BEGIN Excerpt to read

The 9th Circuit Court of Appeals this week made a ruling that was about as expected as the sun rising in the east, overturning laws in Idaho and Nevada banning marriage equality (and likely having the same effect in Arizona, Montana, and Alaska as well). In a week where marriage equality spread to a wide variety of unexpected places, from Main Street in Moscow, Idaho to Pack Square Park in Asheville, the start of weddings in Nevada was, well, a bit anticlimactic to outsiders. Aside from the discussions of Elvis impersonators and drive-through marriage equality, it's all been seen before in many places across the country--and most likely, will be seen in those places still holding out quite soon.
But the start of marriage equality in Nevada marked the end of a different form of legal recognition for same-sex relationships: the final state granting civil unions as a substitute for marriage now had full marriage equality, less than fifteen years after the first civil unions were established, with much controversy, in Vermont.
(Two points before continuing: one, civil unions discussed here also includes domestic partnerships; in both cases they were a substitute for same-sex recognition of marriage, no matter what the term used. Second, there are some domestic partnerships that don't fit this category, which I'll discuss briefly below.)
The first civil unions came from Vermont, where a 1999 state Supreme Court ruling stated that same-sex couples were entitled to the same protections as opposite-sex couples. However, they didn't mandate the opening of marriage to same-sex couples; instead, they required that the state legislature find a solution to include same-sex couples.
The answer they came up with was a status that would get those couples the recognition they needed, but without using the term "marriage" that had so panicked others in the previous few years--remember, this was only a few years after the Defense of Marriage Act passed, spawned by a lower court ruling in Hawai'i.
In theory, the idea may have been that setting up a separate but equalish (at least at the state level) status would make these laws less likely to be overturned or challenged--after all, since so much of the conservative opposition seemed to be based on opening up marriage to those who conservatives thought were immoral, wouldn't using a separate concept like civil unions make for less opposition?
Obviously, it didn't turn out that way. Opposition was fierce in Vermont, and several legislators who voted for the legislation got beaten in the 2000 elections. November 2000 also saw the passage of Nebraska's state constitutional amendment banning same-sex marriages, civil unions, domestic partnerships, or anything that kind of looked like any of the above.
If it wasn't clear before, it sure was after November 2000: the goal of the opposition to marriage equality wasn't based on the term marriage, or even on the concept of marriage. It was about keeping same-sex relationships from being recognized at all, and by narrowing down the framing to marriage vs. nothing, they figured opposition to marriage equality was strong enough that nothing would win.

END Excerpt to read
BEGIN Extracted information

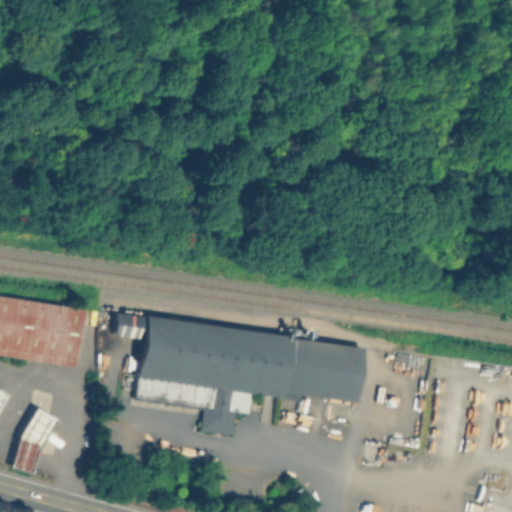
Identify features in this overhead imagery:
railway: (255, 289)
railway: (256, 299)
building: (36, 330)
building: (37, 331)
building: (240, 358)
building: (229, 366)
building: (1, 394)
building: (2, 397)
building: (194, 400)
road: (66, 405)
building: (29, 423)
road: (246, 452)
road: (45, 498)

END Extracted information

- _Tasks to carry out_:
[a] According to the article on civil unions, what did Vermont's 1999 state Supreme Court ruling say same-sex couples were entitled to?
[b] Duplicate the passage of the article on civil unions starting at "Obviously, it didn't" and ending at "of the above.".
The material above comes from a separate source.

- _Per-task answers_:
[a] The same protections as opposite-sex couples.

[b]
Obviously, it didn't turn out that way. Opposition was fierce in Vermont, and several legislators who voted for the legislation got beaten in the 2000 elections. November 2000 also saw the passage of Nebraska's state constitutional amendment banning same-sex marriages, civil unions, domestic partnerships, or anything that kind of looked like any of the above.